Back on land, Green pursued additional forensic avenues. In 2024 authorities obtained permission to exhume Mary Kay’s remains for a second autopsy. Remarkably well preserved after 55 years, the body was re‑examined by a pathologist. Investigators say the wound patterns were consistent with techniques taught to slaughterhouse workers — ways to sever or stab used in animal processing — which matched the kinds of knives and methods Ambroz would have known from his kill‑floor job. That autopsy finding was combined with other circumstantial evidence: a shoeprint at the scene corresponded to a size Ambroz wore and had tread similar to prison‑issue footwear he might have been wearing; witness statements placed Ambroz and Greaser in the area that night; and several witnesses reported things the men had allegedly said about the incident.
In 2021 Green interviewed Ambroz, who was then living elsewhere and appeared frail. Ambroz told Green his car had blood on the left rear fender the night of the homicide and said the blood came from hitting an animal. Green concluded that the blood could have been Mary Kay’s and that she may have been pinned on the trunk. Green assembled the witness statements, shoe and autopsy evidence, the reservoir tip and other investigative work and presented it to the Saunders County attorney.
A grand jury later indicted Joseph Ambroz on a charge of first‑degree murder. Prosecutors acknowledged the case would be difficult at trial: no murder weapon was available and there was no DNA directly linking Ambroz to Mary Kay. Still, they believed the cumulative evidence and witness accounts were sufficient to proceed. Ambroz, then in his late 70s, was arrested on November 18, 2024, in Oklahoma and extradited to Nebraska.
Months later prosecutors and defense attorneys negotiated a plea. In July 2025 Ambroz pleaded no contest to conspiracy to commit first‑degree murder; the plea named the now‑deceased Wayne Greaser as a co‑conspirator. A no‑contest plea does not amount to an admission of the underlying facts, and Ambroz did not provide details about Mary Kay’s death. The agreement provoked anger and heartbreak among Mary Kay’s relatives and some investigators.
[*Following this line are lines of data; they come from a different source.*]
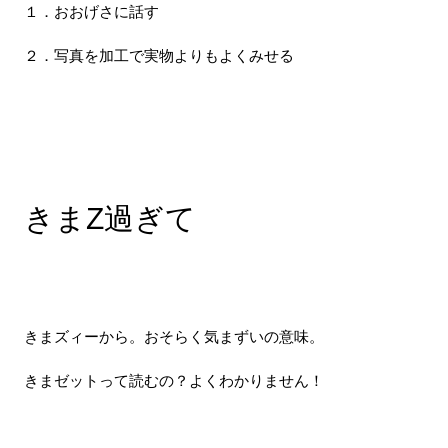
１．おおげさに話す
２．写真を加工で実物よりもよくみせる
きまZ過ぎて
きまズィーから。おそらく気まずいの意味。
きまゼットって読むの？よくわかりません！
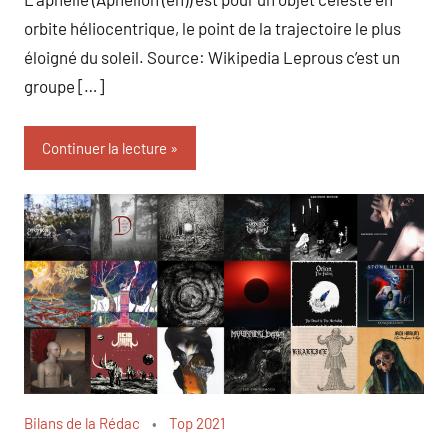
orbite héliocentrique, le point de la trajectoire le plus
éloigné du soleil. Source: Wikipedia Leprous c’est un
groupe […]
Continuer la lecture
Bilans de la Rédac
Top 2021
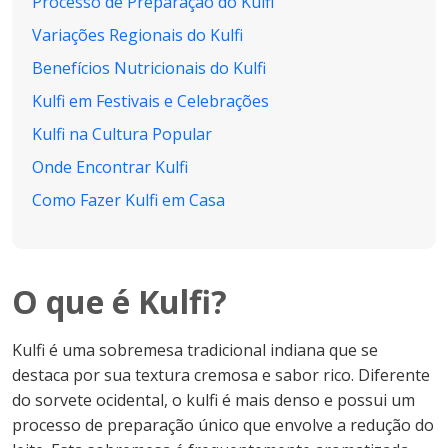
Processo de Preparação do Kulfi
Variações Regionais do Kulfi
Benefícios Nutricionais do Kulfi
Kulfi em Festivais e Celebrações
Kulfi na Cultura Popular
Onde Encontrar Kulfi
Como Fazer Kulfi em Casa
O que é Kulfi?
Kulfi é uma sobremesa tradicional indiana que se
destaca por sua textura cremosa e sabor rico. Diferente
do sorvete ocidental, o kulfi é mais denso e possui um
processo de preparação único que envolve a redução do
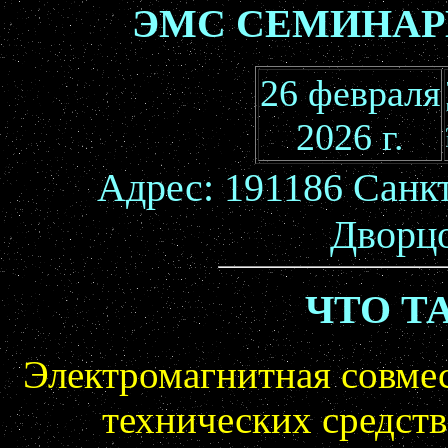
ЭМС СЕМИНАР
26 февраля
2026 г.
Адрес: 191186 Санк
Дворцо
ЧТО Т
Электромагнитная совме
технических средств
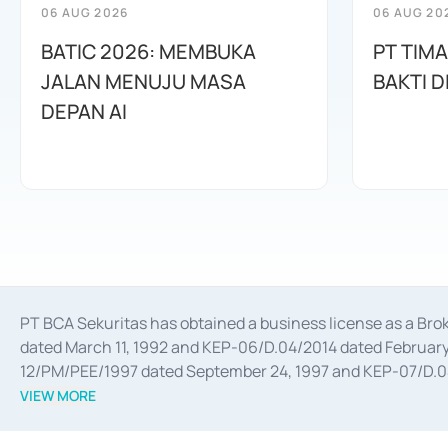
06 AUG 2026
06 AUG 20
BATIC 2026: MEMBUKA
PT TIM
JALAN MENUJU MASA
BAKTI D
DEPAN AI
PT BCA Sekuritas has obtained a business license as a Br
dated March 11, 1992 and KEP-06/D.04/2014 dated February 
12/PM/PEE/1997 dated September 24, 1997 and KEP-07/D.04/2
divestments, and joint ventures based on the decree of the
VIEW MORE
Advisory Services for mergers, acquisitions, divestments, 
February 3, 2017, and several other business licenses from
Saunders County officials said they accepted the deal because of evidentiary challenges, the loss of witnesses over more than five decades, and the difficulty of securing a conviction beyond a reasonable doubt at trial.
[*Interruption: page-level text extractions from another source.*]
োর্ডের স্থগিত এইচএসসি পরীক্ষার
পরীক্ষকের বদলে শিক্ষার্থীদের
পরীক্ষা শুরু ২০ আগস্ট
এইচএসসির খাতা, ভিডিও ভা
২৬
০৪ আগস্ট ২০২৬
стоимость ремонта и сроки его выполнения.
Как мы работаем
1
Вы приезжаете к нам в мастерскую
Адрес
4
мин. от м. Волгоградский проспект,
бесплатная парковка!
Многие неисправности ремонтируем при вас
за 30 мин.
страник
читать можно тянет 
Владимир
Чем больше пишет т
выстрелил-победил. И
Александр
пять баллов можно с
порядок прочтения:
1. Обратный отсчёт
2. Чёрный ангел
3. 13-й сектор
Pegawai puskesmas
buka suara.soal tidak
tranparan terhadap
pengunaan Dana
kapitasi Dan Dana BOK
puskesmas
Because the killing occurred in 1969, sentencing rules from that time applied. The maximum penalty for conspiracy to commit murder in 1969 was two years; with Nebraska’s good‑time credits and credit for time already served, Ambroz’s sentence was reduced and he was released in November 2025. His attorney said Ambroz maintained his innocence and accepted the plea because of his age and health.
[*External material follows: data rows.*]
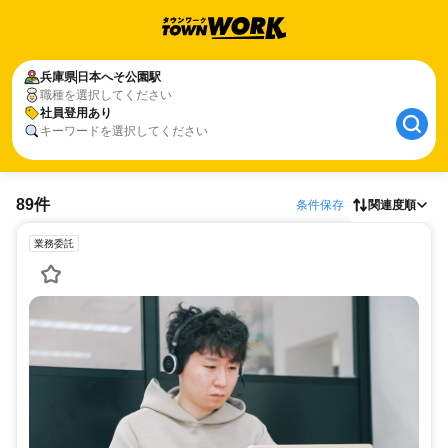
兵庫県
日本へそ公園駅
職種を選択してください
社員登用あり
キーワードを選択してください
89件
条件保存
関連度順
業務委託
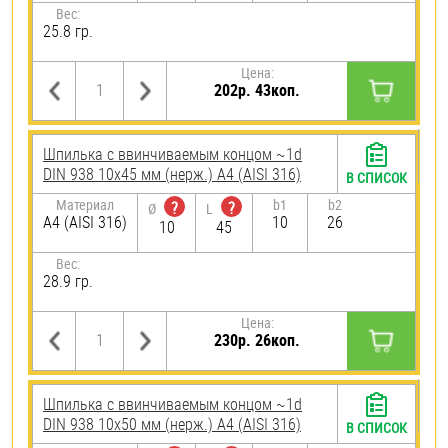
Вес:
25.8 гр.
Цена:
202р. 43коп.
Шпилька c ввинчиваемым концом ~1d
DIN 938 10х45 мм (нерж.) A4 (AISI 316)
В СПИСОК
Материал
b1
b2
?
?
Ø
L
A4 (AISI 316)
10
26
10
45
Вес:
28.9 гр.
Цена:
230р. 26коп.
Шпилька c ввинчиваемым концом ~1d
DIN 938 10х50 мм (нерж.) A4 (AISI 316)
В СПИСОК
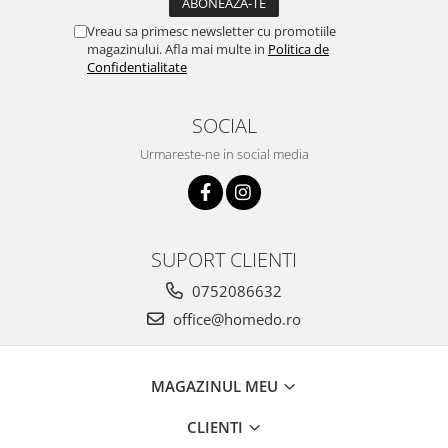
Vreau sa primesc newsletter cu promotiile
magazinului. Afla mai multe in
Politica de
Confidentialitate
SOCIAL
Urmareste-ne in social media
SUPORT CLIENTI
0752086632
office@homedo.ro
MAGAZINUL MEU
CLIENTI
For Mary Kay’s family and the Wahoo community, the arrest and legal resolution did not erase decades of unanswered questions. Investigators note that the case illustrates both the possibilities and the limits of cold‑case work: new forensic methods, persistent re‑investigation and community tips can revive and advance very old cases, but lost witnesses, degraded or incomplete evidence and legal constraints tied to when a crime occurred can prevent a full accounting of what happened. The effort brought new attention and some measure of official action after more than half a century, but many in Wahoo continue to seek a clearer, more complete resolution.